| Input |
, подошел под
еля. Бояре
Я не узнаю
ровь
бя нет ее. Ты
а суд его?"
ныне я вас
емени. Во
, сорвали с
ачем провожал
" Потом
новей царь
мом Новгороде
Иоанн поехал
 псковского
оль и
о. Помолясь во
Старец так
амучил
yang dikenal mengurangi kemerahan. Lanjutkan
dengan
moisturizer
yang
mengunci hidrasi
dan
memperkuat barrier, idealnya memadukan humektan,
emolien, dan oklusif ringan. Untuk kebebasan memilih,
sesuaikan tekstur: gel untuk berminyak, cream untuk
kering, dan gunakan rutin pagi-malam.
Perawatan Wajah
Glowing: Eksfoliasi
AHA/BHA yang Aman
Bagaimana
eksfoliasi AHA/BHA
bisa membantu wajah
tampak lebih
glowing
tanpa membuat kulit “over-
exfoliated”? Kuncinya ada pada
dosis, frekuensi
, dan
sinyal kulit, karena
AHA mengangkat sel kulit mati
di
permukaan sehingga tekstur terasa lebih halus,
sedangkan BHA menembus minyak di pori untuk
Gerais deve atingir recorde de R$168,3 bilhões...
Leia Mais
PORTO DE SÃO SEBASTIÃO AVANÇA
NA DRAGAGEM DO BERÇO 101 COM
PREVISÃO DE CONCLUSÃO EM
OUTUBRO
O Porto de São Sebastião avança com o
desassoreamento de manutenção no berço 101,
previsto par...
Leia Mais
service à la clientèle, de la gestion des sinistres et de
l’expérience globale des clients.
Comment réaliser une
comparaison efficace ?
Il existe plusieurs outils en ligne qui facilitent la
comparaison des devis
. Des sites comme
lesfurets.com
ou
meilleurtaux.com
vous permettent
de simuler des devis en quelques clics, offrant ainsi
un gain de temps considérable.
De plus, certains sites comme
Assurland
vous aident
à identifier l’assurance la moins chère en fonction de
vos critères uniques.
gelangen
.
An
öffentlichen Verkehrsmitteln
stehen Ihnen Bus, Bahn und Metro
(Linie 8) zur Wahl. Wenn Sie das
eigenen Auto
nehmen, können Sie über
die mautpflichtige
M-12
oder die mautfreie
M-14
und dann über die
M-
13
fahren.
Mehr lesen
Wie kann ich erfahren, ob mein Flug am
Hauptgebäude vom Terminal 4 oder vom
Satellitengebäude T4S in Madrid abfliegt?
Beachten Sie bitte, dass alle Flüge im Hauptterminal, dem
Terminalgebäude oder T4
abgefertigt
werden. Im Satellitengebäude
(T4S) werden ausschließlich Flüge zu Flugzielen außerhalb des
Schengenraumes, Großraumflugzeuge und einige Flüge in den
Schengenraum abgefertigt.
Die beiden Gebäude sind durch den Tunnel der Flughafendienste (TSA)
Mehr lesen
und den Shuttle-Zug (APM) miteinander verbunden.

| What the task requires |
Reproduce all of the lines above without any change, keeping each one on its own line and in the same order.

| Result of this task |
, подошел под
еля. Бояре
Я не узнаю
ровь
бя нет ее. Ты
а суд его?"
ныне я вас
емени. Во
, сорвали с
ачем провожал
" Потом
новей царь
мом Новгороде
Иоанн поехал
 псковского
оль и
о. Помолясь во
Старец так
амучил
yang dikenal mengurangi kemerahan. Lanjutkan
dengan
moisturizer
yang
mengunci hidrasi
dan
memperkuat barrier, idealnya memadukan humektan,
emolien, dan oklusif ringan. Untuk kebebasan memilih,
sesuaikan tekstur: gel untuk berminyak, cream untuk
kering, dan gunakan rutin pagi-malam.
Perawatan Wajah
Glowing: Eksfoliasi
AHA/BHA yang Aman
Bagaimana
eksfoliasi AHA/BHA
bisa membantu wajah
tampak lebih
glowing
tanpa membuat kulit “over-
exfoliated”? Kuncinya ada pada
dosis, frekuensi
, dan
sinyal kulit, karena
AHA mengangkat sel kulit mati
di
permukaan sehingga tekstur terasa lebih halus,
sedangkan BHA menembus minyak di pori untuk
Gerais deve atingir recorde de R$168,3 bilhões...
Leia Mais
PORTO DE SÃO SEBASTIÃO AVANÇA
NA DRAGAGEM DO BERÇO 101 COM
PREVISÃO DE CONCLUSÃO EM
OUTUBRO
O Porto de São Sebastião avança com o
desassoreamento de manutenção no berço 101,
previsto par...
Leia Mais
service à la clientèle, de la gestion des sinistres et de
l’expérience globale des clients.
Comment réaliser une
comparaison efficace ?
Il existe plusieurs outils en ligne qui facilitent la
comparaison des devis
. Des sites comme
lesfurets.com
ou
meilleurtaux.com
vous permettent
de simuler des devis en quelques clics, offrant ainsi
un gain de temps considérable.
De plus, certains sites comme
Assurland
vous aident
à identifier l’assurance la moins chère en fonction de
vos critères uniques.
gelangen
.
An
öffentlichen Verkehrsmitteln
stehen Ihnen Bus, Bahn und Metro
(Linie 8) zur Wahl. Wenn Sie das
eigenen Auto
nehmen, können Sie über
die mautpflichtige
M-12
oder die mautfreie
M-14
und dann über die
M-
13
fahren.
Mehr lesen
Wie kann ich erfahren, ob mein Flug am
Hauptgebäude vom Terminal 4 oder vom
Satellitengebäude T4S in Madrid abfliegt?
Beachten Sie bitte, dass alle Flüge im Hauptterminal, dem
Terminalgebäude oder T4
abgefertigt
werden. Im Satellitengebäude
(T4S) werden ausschließlich Flüge zu Flugzielen außerhalb des
Schengenraumes, Großraumflugzeuge und einige Flüge in den
Schengenraum abgefertigt.
Die beiden Gebäude sind durch den Tunnel der Flughafendienste (TSA)
Mehr lesen
und den Shuttle-Zug (APM) miteinander verbunden.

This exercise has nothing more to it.